My experiences here have increased my appreciation of freedom, and my desire for others to experience it to the full, while teaching me that no matter where we are we can choose to develop strong minds that help us find peace in the most oppressive circumstances.
Everything can be taken from a man but one thing: the last of the human freedoms—to choose one’s attitude in any given set of circumstances, to choose one’s own way. Viktor Frankl
Last night a friend posted some news about a hate-group that is meeting to spread their venom in The U.S. – which led to a discussion about the gap between the vision of freedom in our county and the reality for many.
I shared these thoughts in that discussion: Jesse Lyn Stoner is a vision expert and co-authored a book with Ken Blanchard called Full Steam Ahead. This is a quote from that book: “…It’s not enough to just have a vision. As your vision becomes clear you have to look at your current reality and take stock. You have to maintain your focus on your vision and at the same time, without blaming yourself or anyone else, be honest about the truth of your present reality. Vision without being present is like having your head in the clouds. Holding the present without vision is like being stuck in the mud.”

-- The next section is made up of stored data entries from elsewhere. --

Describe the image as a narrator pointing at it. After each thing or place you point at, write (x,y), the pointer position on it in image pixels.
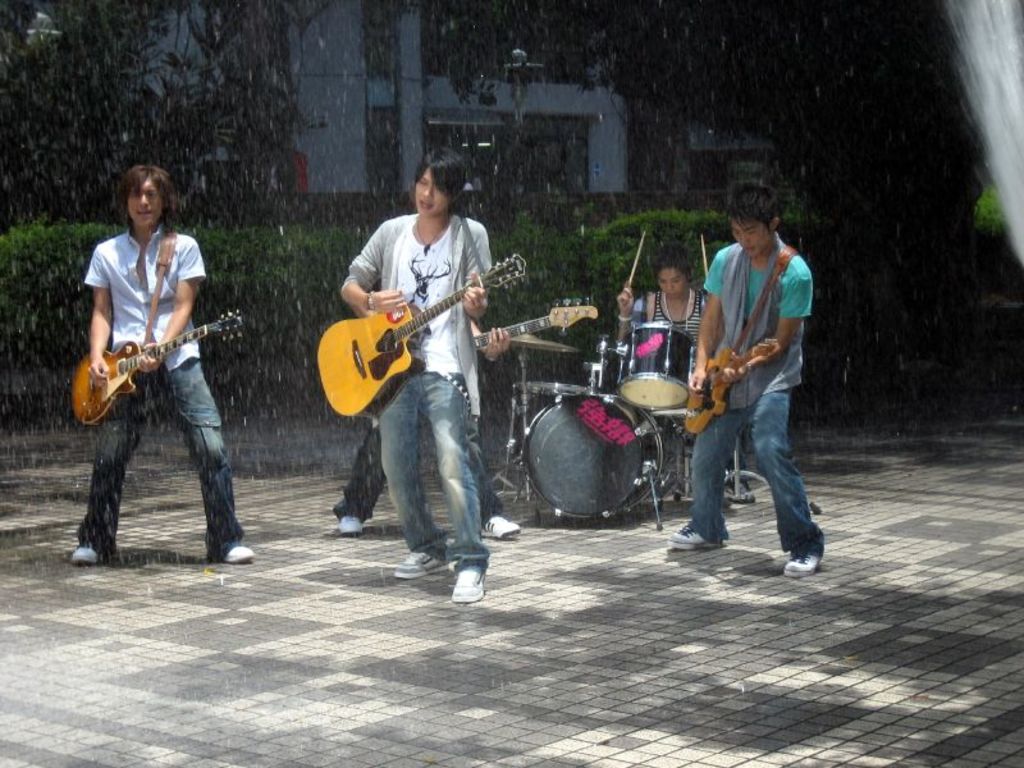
In this picture we can see three men (738,272) holding guitars (343,346) in their hands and playing it and at back of them person (681,323) playing drums (633,382) and in background (329,97) we can see trees (281,118), house (344,94).
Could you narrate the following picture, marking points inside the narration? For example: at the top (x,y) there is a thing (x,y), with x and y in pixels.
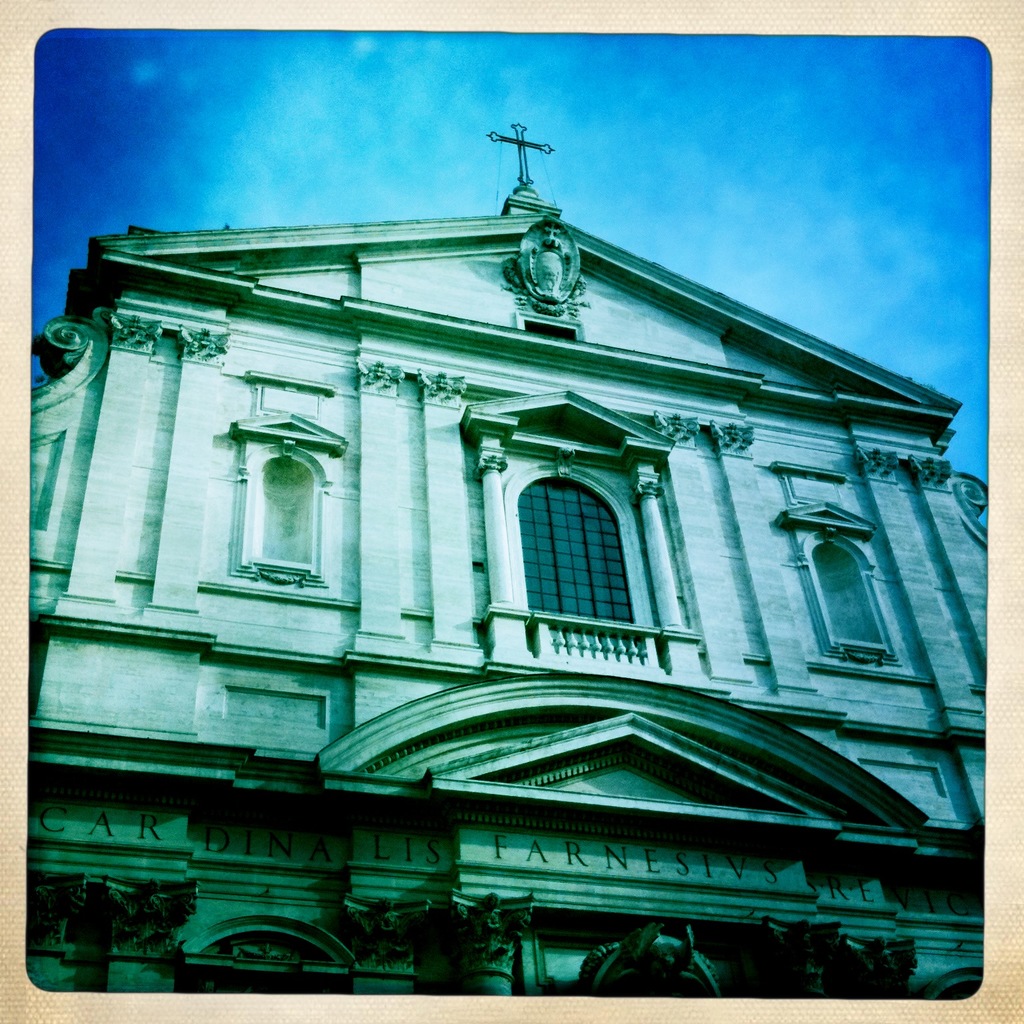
In the center of the image (504,485) there is building (484,610). In the background (513,185) we can see sky (135,104) and clouds (303,67).
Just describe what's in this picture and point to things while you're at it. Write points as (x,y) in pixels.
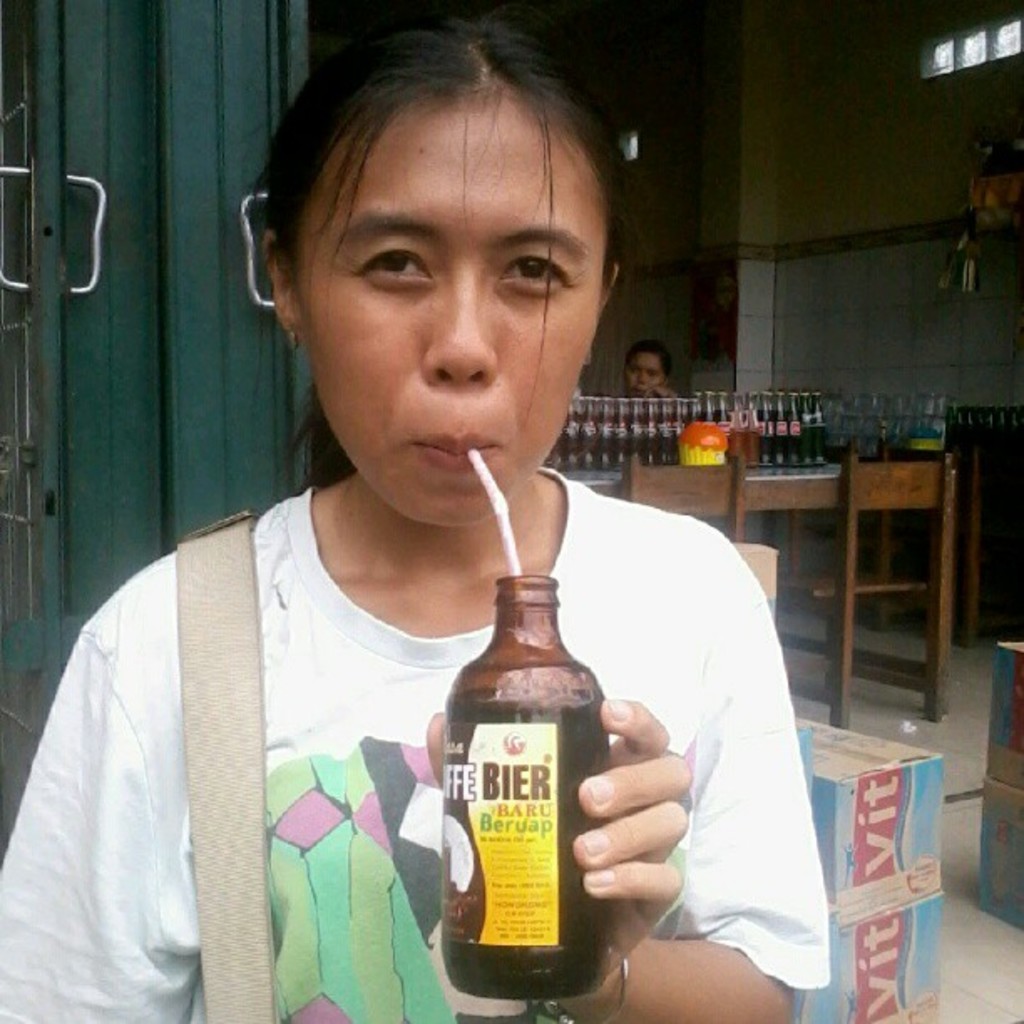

The moment we think we have achieved our vision, we are in danger of resting, becoming complacent and going backwards. (Much like winning sports teams and nations that have risen and then fallen.)
What would it take:
- For the vision of freedom to become the rallying cry of our nation and our world?
- For more of us to have the wisdom and courage to hear, see and speak truth about our present reality? (Without blame.)
- To develop the commitment and stamina to consistently move towards that vision?